Keeps Your Tree Watered While You Stand Up
Of course, number two—keeping the water reservoir filled—is where most people fall down on the job because it is such a drag crawling around on the floor down there. That's why I recommend "Santa's Magic Water Spout": A hollow bell-shaped cup with a three-foot long tube underneath. You pour water into what looks like a nice ornament on the tree and it flows down to the reservoir, allowing you to water the tree while standing up.
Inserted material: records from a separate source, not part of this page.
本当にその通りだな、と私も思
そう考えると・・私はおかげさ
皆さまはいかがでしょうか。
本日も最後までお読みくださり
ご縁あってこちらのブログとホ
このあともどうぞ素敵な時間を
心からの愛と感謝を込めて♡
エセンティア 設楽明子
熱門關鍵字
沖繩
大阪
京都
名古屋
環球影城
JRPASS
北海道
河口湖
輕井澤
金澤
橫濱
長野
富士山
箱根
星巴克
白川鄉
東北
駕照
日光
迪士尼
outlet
    You'll often find this nifty and inexpensive gadget where cut trees are sold, and in lots of hardware and home stores. Heck, you can even order it online. And if you're at all handy, you can make one yourself—just shove the hienie of a little funnel into the top of a rubber tube and run the tube down to the water; paint the funnel a festive color if you're feeling like Martha and strap it to a branch (Santa's Spout uses a Velcro loop.)
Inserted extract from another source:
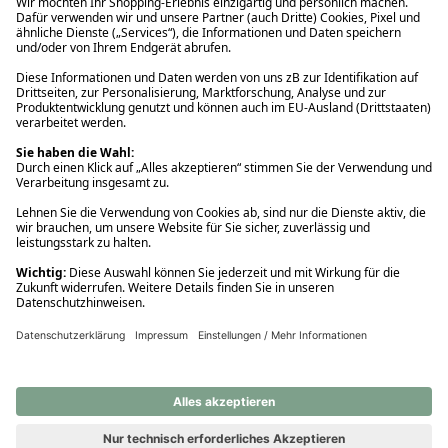
Ups! Da ist etwas schiefgelaufen. Bitte die Seite neu laden oder
nochmals versuchen.
Ups! Da ist etwas schiefgelaufen. Bitte die Seite neu laden oder
nochmals versuchen.
Ups! Da ist etwas schiefgelaufen. Bitte die Seite neu laden oder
Recipe for a Needle-Free Floor: Fresh Cut & Seven-Up
Want to have a live tree AND a needle-free floor this season? Go to a Christmas tree farm and cut a really fresh one yourself—or have the attendant do the "timmmbbbeerrrrr!" part. Maybe they cut and you yell. Anyway, whether you 'cut it yourself' or buy it pre-cut, give it a good shaking when you get it home—pound the bottom end on some concrete to get rid of all the dead needles before you bring it into the house.Then cut that inch or two off the bottom of the trunk—yes, even if you cut it fresh an hour ago—and let it sit in that big container of water for 24 to 48 hours.
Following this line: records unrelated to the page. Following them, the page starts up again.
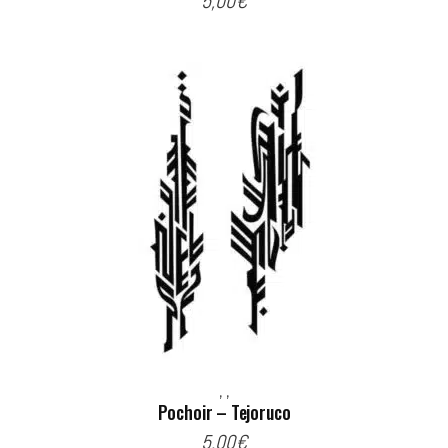
5,00
€
,
,
Pochoir – Tejoruco
5,00
€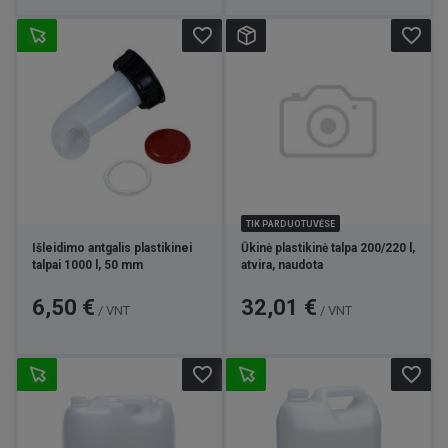
favorite_border
favorite_border
TIK PARDUOTUVĖSE
Išleidimo antgalis plastikinei
Ūkinė plastikinė talpa 200/220 l,
talpai 1000 l, 50 mm
atvira, naudota
Kaina
Kaina
6,50 €
32,01 €
/ VNT
/ VNT
favorite_border
favorite_border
Then bring it in, fill the reservoir with half water, and half Seven-Up (the sugar and citric acid are excellent natural preservatives) and keep it filled. So yes, I did have a secret recipe after all.

Special Advice for TRULY live trees
Planning on getting a truly live tree for the holidays? A balled and burl aped one you'll plant outdoors afterwards? It's a great idea—but plan to set it up outdoors for the holidays (like on a porch or deck) or be prepared to get it in and out of the house FAST. Truly live trees should spend no more than four days indoors, and that's in a room you can keep well below 60 degrees. If that tree gets all warm and toasty, it will think Spring has arrived and start growing again—then it will perish when you deliver it into the clutches of Old Man Winter outdoors!
But here's the BEST tip of all: Dig the planting hole for that tree NOW (or on the next warm day)—because I guarantee that your soil will be froze solid as steel after Christmas. And have lots of help when you move the thing around—those big root balls can weigh several hundred pounds.